Da quando ho iniziato la mia avventura nel mondo dell’editoria ho scoperto molte cose interessanti che da profano non sapevo.
Nel modello più tradizionale l’autore scrive, la casa editrice decide se sponsorizzare il dattiloscritto, lo sottopone a editing e correzione di bozze, ne stampa qualche centinaio di copie e lo consegna ai distributori, che ne sparpagliano il 50% delle copie per la nazione e tengono il resto a magazzino. L’autore, se ha la fortuna di essere considerato all’altezza dall’editore, verrà pagato dal 4 all’8% del prezzo di copertina per ogni copia, 18 mesi dopo la vendita. (Al lordo di IVA e tasse).
Nel caso in cui l’autore sia un nome di grande fama, la tiratura del libro sarà di migliaia di copie (invece che centinaia) e l’autore stesso riceverà dall’editore un anticipo sui diritti, che verrà sottratto dal conteggio finale del dovuto.

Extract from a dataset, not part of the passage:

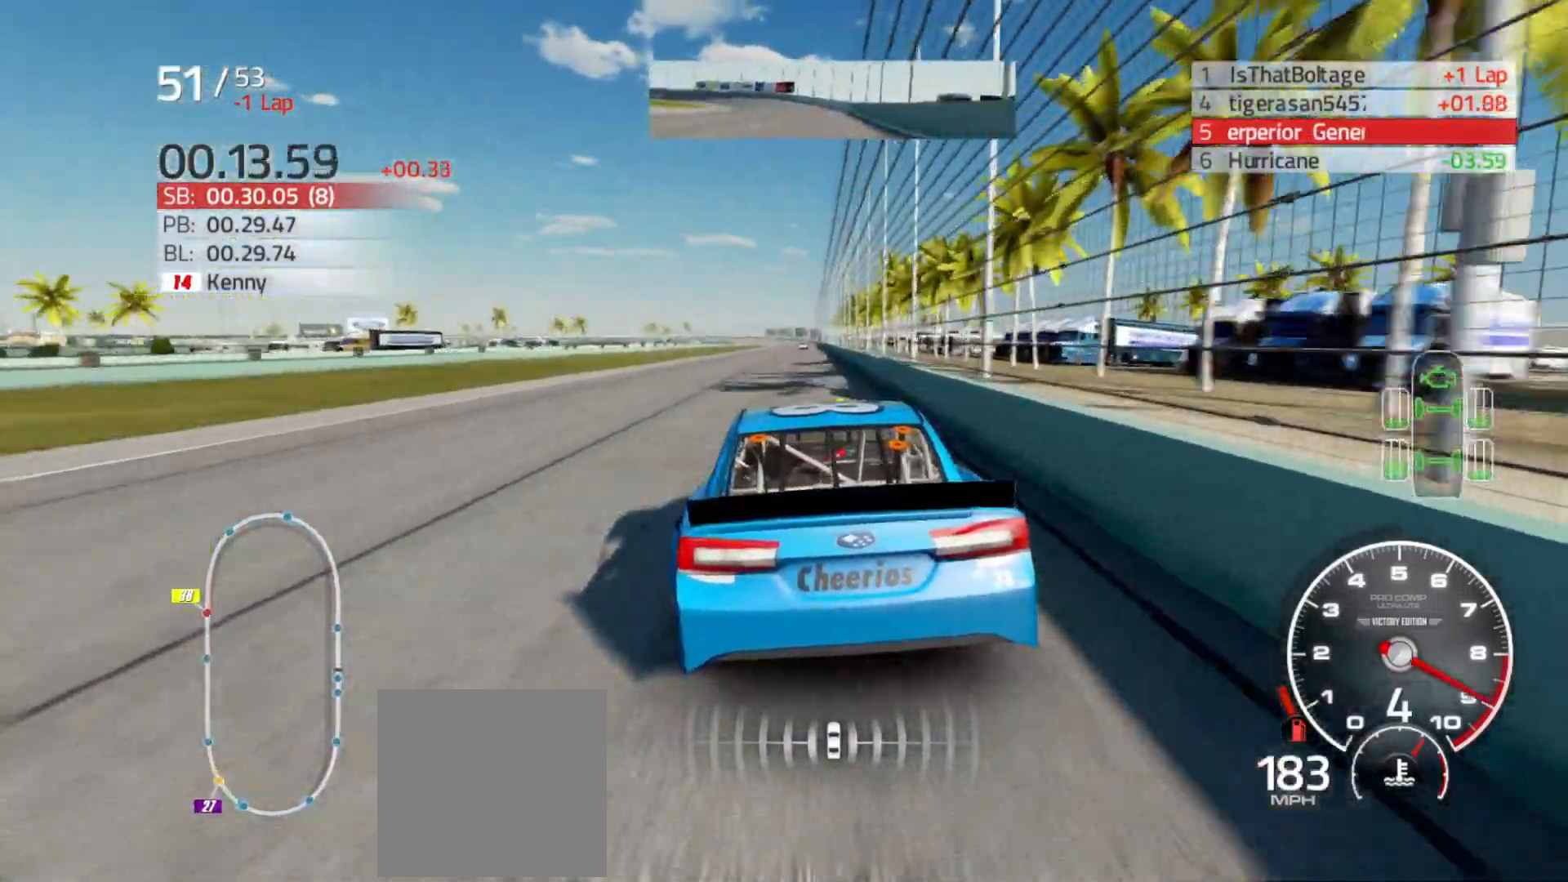
{"buttons": ["R2"], "left_stick": "center", "right_stick": "center", "events": [[250, "left_stick", "right"], [450, "left_stick", "center"]]}
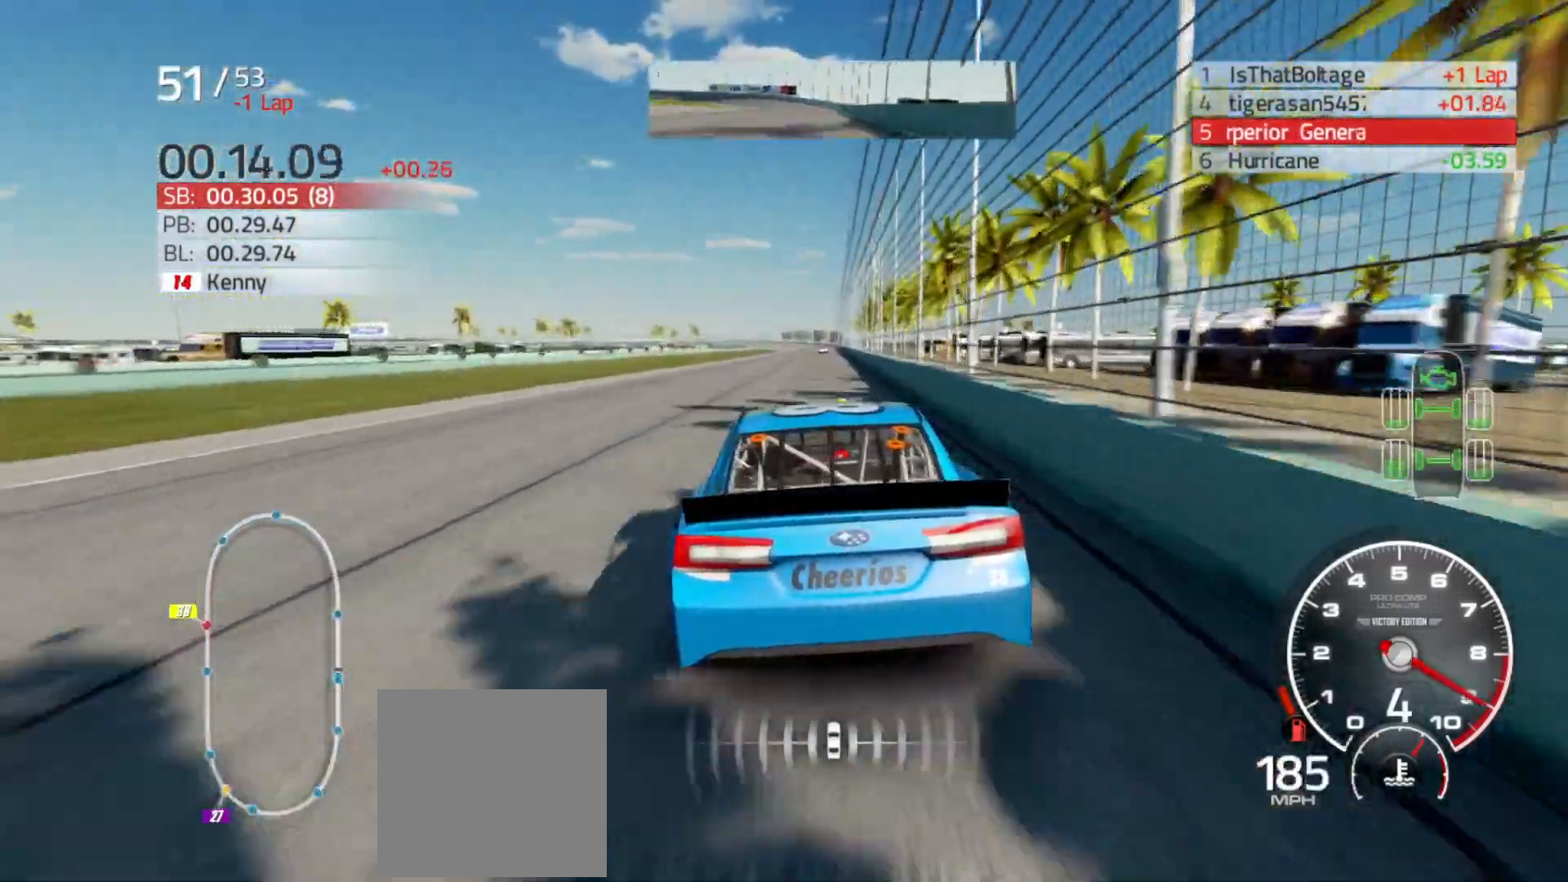
{"buttons": ["R2"], "left_stick": "right", "right_stick": "center", "events": [[50, "left_stick", "right"], [183, "left_stick", "center"], [350, "left_stick", "right"]]}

In tutti gli altri casi, l’autore scriverà evidentemente per la gloria ma a ben vedere per ben poca gloria, visto che la maggior parte dello stampato andrà nelle mani di amici e parenti o dei pochi fan sfegatati (le case editrici non compiono nessuna effettiva opera di promozione).
In questo sistema, evidentemente obsoleto, vi sono moltissimi problemi irrisolti da sempre: copie mandate al macero perché invendute (visto che le librerie non hanno spazio per tenere sullo scaffale libri “inutili” per più di 15gg), indisponibilità del libro nella maggior parte dei punti vendita, percentuali bassissime pagate all’autore, guadagni marginali per le case editrici, distributori che trattengono la maggior parte del prezzo di copertina e che sembrano, a detta di molti, agire come una piccola mafia. Inoltre, elemento determinante dalla mia prospettiva, il diritto di sfruttamento commerciale dell’opera rimane della casa editrice per un periodo variabile di 10-15 anni, senza che il creatore abbia il diritto di decidere se ristampare, modificare o ritirare il testo prima di quella scadenza.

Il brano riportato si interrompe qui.